Concentrating all the security operations onto a single device means there is only one device to apply updates to, only one vendor to go to for support, only one subscription to pay, only one user interface to become familiar with, only one device’s worth of power to provide, and so on.
Significantly, as new types of threat emerge, UTM Firewall vendors will provide exactly the right enhancements to their integrated solution to keep ahead of threats. The task of plugging the gaps then lies with the vendor, who has the specialist expertise in network security.
A fully integrated solution can also detect the changes in different aspects of network activity that are the only indications of the presence of a highly sophisticated attack.
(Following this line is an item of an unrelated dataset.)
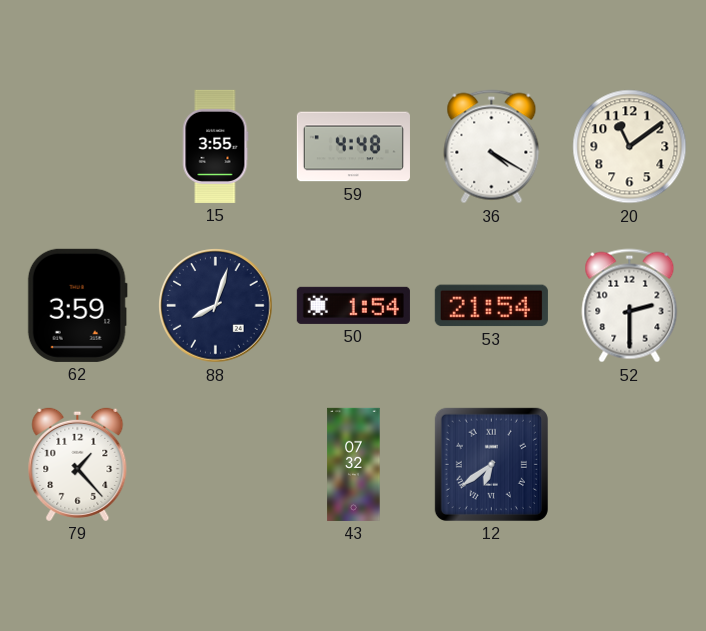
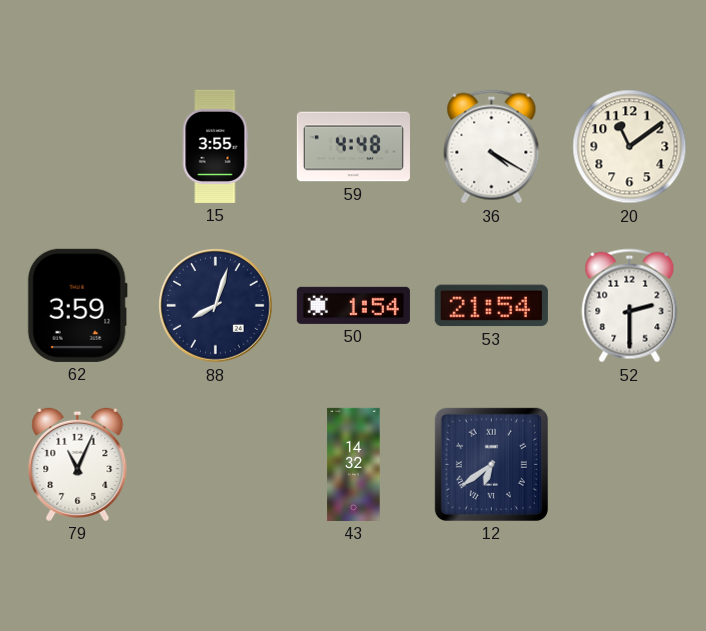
79: 1:23 -> 11:04
43: 07:32 -> 14:32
On top of all this, packing the security solution into one device makes high availability much more feasible. A resilient pair of UTM Firewalls is easy to provision, whereas provisioning redundant pairs all the way along a chain in a multi-component solution is extremely difficult.
Conclusion
Having a network security system that consists of multiple independent products, which each do a different and specialized job, brings with it a long list of downsides. Each security product must be maintained, updated, paid for and powered. Each product presents its own limitations, and its own issues with configuration, management and interoperability. More products mean more points of failure, more latency, and more difficulty identifying attacks and plugging holes.
Consolidating threat management is the solution to these problems. Having all of a network’s security needs unified within a UTM Firewall means that network is not only safer, but also cheaper to purchase, run, and manage—both now and into the future.